Recent studies which explore the effect of varying the aspect ratio of the ferromagnetic particles have shown several improvements over conventional MR fluids. Nanowire-based fluids show no sedimentation after qualitative observation over a period of three months. This observation has been attributed to a lower close-packing density due to decreased symmetry of the wires compared to spheres, as well as the structurally supportive nature of a nanowire lattice held together by remnant magnetization. Further, they show a different range of loading of particles (typically measured in either volume or weight fraction) than conventional sphere- or ellipsoid-based fluids. Conventional commercial fluids exhibit a typical loading of 30 to 90 wt%, while nanowire-based fluids show a percolation threshold of ~0.5 wt% (depending on the aspect ratio). They also show a maximum loading of ~35 wt%, since high aspect ratio particles exhibit a larger per particle excluded volume as well as inter-particle tangling as they attempt to rotate end-over-end, resulting in a limit imposed by high off-state apparent viscosity of the fluids. This new range of loadings suggest a new set of applications are possible which may have not been possible with conventional sphere-based fluids.

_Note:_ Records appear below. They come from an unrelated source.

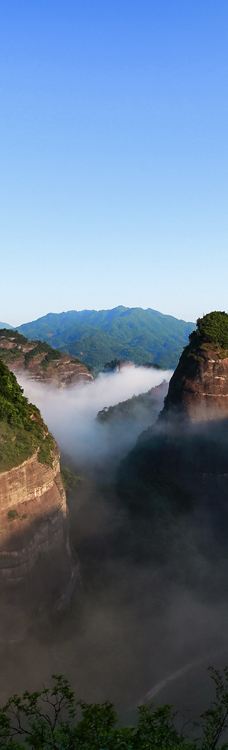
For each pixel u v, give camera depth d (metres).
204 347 68.31
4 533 39.28
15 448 43.06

Newer studies have focused on dimorphic magnetorheological fluids, which are conventional sphere-based fluids in which a fraction of the spheres, typically 2 to 8 wt%, are replaced with nanowires. These fluids exhibit a much lower sedimentation rate than conventional fluids, yet exhibit a similar range of loading as conventional commercial fluids, making them also useful in existing high-force applications such as damping. Moreover, they also exhibit an improvement in apparent yield stress of 10% across those amounts of particle substitution.

Another way to increase the performance of magnetorheological fluids is to apply a pressure to them. In particular the properties in term of yield strength can be increased up to ten times in shear mode and up five times in flow mode . The motivation of this behaviour is the increase in the ferromagnetic particles friction, as described by the semiempirical magneto-tribological model by Zhang et al. Even though applying a pressure strongly improves the magnetorheological fluids behaviour, particular attention must be paid in terms of mechanical resistance and chemical compatibility of the sealing system used.